[Data shown]

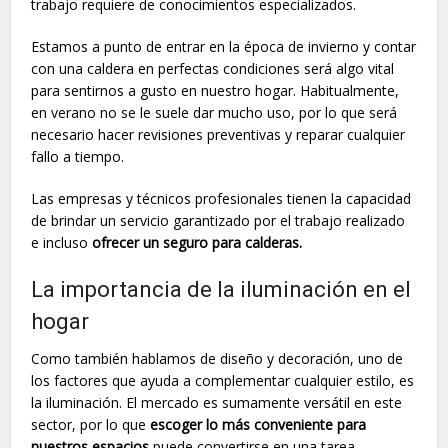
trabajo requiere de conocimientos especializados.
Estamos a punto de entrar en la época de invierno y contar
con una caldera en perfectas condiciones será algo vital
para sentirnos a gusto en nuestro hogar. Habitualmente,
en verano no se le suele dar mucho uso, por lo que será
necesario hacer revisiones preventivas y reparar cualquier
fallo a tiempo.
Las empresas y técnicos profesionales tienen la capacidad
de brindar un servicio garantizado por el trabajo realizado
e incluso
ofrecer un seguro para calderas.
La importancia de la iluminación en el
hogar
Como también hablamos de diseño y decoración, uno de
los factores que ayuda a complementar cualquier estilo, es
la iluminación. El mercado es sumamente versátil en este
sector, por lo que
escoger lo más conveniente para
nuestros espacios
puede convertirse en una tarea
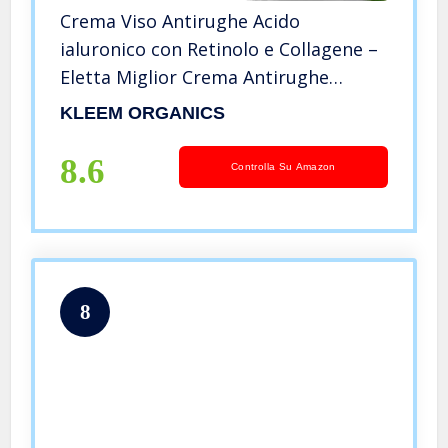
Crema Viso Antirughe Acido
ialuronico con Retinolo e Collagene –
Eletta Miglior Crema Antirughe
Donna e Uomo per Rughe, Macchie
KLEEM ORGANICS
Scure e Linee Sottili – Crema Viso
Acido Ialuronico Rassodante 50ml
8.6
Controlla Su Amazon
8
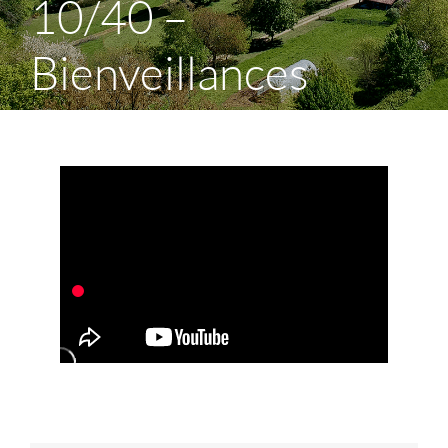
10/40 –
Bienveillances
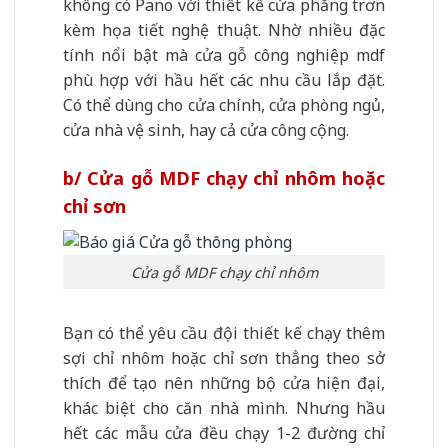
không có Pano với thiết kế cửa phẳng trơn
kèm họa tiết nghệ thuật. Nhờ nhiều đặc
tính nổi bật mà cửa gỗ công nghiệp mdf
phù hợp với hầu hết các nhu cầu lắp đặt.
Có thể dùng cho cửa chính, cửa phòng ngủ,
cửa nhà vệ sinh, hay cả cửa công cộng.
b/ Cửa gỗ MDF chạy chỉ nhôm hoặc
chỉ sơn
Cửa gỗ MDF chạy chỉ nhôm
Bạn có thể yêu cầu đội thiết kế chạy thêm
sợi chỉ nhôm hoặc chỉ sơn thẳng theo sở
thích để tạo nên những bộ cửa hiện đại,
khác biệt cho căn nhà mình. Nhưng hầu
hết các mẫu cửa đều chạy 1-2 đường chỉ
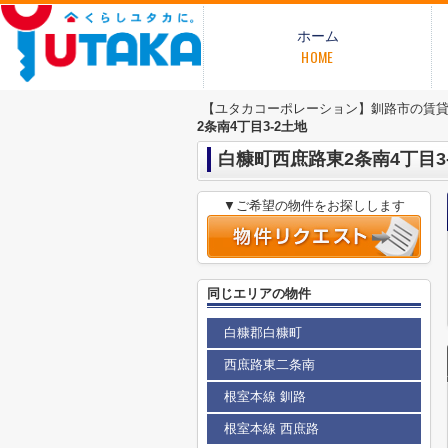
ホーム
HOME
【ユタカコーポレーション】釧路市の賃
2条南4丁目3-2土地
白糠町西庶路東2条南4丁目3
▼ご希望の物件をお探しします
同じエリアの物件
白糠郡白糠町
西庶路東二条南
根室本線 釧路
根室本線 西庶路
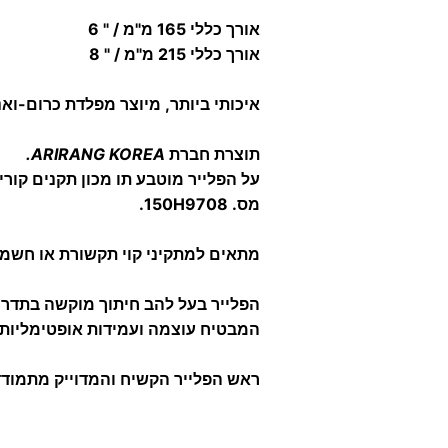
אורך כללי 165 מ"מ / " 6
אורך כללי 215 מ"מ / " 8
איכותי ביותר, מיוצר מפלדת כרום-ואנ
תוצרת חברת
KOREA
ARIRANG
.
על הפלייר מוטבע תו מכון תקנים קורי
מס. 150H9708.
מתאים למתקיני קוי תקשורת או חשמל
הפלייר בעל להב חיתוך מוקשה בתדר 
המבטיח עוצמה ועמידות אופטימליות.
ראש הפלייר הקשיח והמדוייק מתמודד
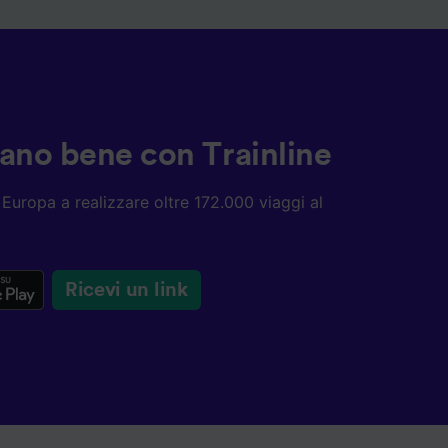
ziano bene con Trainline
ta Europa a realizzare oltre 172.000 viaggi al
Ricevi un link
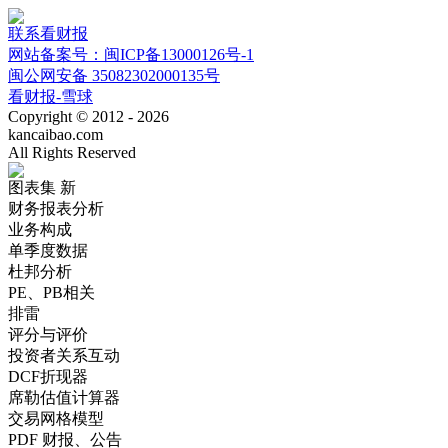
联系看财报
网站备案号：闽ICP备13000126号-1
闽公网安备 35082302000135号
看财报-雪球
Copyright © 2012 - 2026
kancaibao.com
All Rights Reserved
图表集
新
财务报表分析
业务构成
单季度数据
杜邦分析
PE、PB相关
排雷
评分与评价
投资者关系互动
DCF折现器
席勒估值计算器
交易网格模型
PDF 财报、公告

[/Data shown]

# Job item
Quote every line of text in the listing above, leaving out the picture markers.

# Solution for this problem
trabajo requiere de conocimientos especializados.
Estamos a punto de entrar en la época de invierno y contar
con una caldera en perfectas condiciones será algo vital
para sentirnos a gusto en nuestro hogar. Habitualmente,
en verano no se le suele dar mucho uso, por lo que será
necesario hacer revisiones preventivas y reparar cualquier
fallo a tiempo.
Las empresas y técnicos profesionales tienen la capacidad
de brindar un servicio garantizado por el trabajo realizado
e incluso
ofrecer un seguro para calderas.
La importancia de la iluminación en el
hogar
Como también hablamos de diseño y decoración, uno de
los factores que ayuda a complementar cualquier estilo, es
la iluminación. El mercado es sumamente versátil en este
sector, por lo que
escoger lo más conveniente para
nuestros espacios
puede convertirse en una tarea
Crema Viso Antirughe Acido
ialuronico con Retinolo e Collagene –
Eletta Miglior Crema Antirughe
Donna e Uomo per Rughe, Macchie
KLEEM ORGANICS
Scure e Linee Sottili – Crema Viso
Acido Ialuronico Rassodante 50ml
8.6
Controlla Su Amazon
8
10/40 –
Bienveillances
không có Pano với thiết kế cửa phẳng trơn
kèm họa tiết nghệ thuật. Nhờ nhiều đặc
tính nổi bật mà cửa gỗ công nghiệp mdf
phù hợp với hầu hết các nhu cầu lắp đặt.
Có thể dùng cho cửa chính, cửa phòng ngủ,
cửa nhà vệ sinh, hay cả cửa công cộng.
b/ Cửa gỗ MDF chạy chỉ nhôm hoặc
chỉ sơn
Cửa gỗ MDF chạy chỉ nhôm
Bạn có thể yêu cầu đội thiết kế chạy thêm
sợi chỉ nhôm hoặc chỉ sơn thẳng theo sở
thích để tạo nên những bộ cửa hiện đại,
khác biệt cho căn nhà mình. Nhưng hầu
hết các mẫu cửa đều chạy 1-2 đường chỉ
ホーム
HOME
【ユタカコーポレーション】釧路市の賃
2条南4丁目3-2土地
白糠町西庶路東2条南4丁目3
▼ご希望の物件をお探しします
同じエリアの物件
白糠郡白糠町
西庶路東二条南
根室本線 釧路
根室本線 西庶路
אורך כללי 165 מ"מ / " 6
אורך כללי 215 מ"מ / " 8
איכותי ביותר, מיוצר מפלדת כרום-ואנ
תוצרת חברת
KOREA
ARIRANG
.
על הפלייר מוטבע תו מכון תקנים קורי
מס. 150H9708.
מתאים למתקיני קוי תקשורת או חשמל
הפלייר בעל להב חיתוך מוקשה בתדר 
המבטיח עוצמה ועמידות אופטימליות.
ראש הפלייר הקשיח והמדוייק מתמודד
ziano bene con Trainline
ta Europa a realizzare oltre 172.000 viaggi al
Ricevi un link
联系看财报
网站备案号：闽ICP备13000126号-1
闽公网安备 35082302000135号
看财报-雪球
Copyright © 2012 - 2026
kancaibao.com
All Rights Reserved
图表集
新
财务报表分析
业务构成
单季度数据
杜邦分析
PE、PB相关
排雷
评分与评价
投资者关系互动
DCF折现器
席勒估值计算器
交易网格模型
PDF 财报、公告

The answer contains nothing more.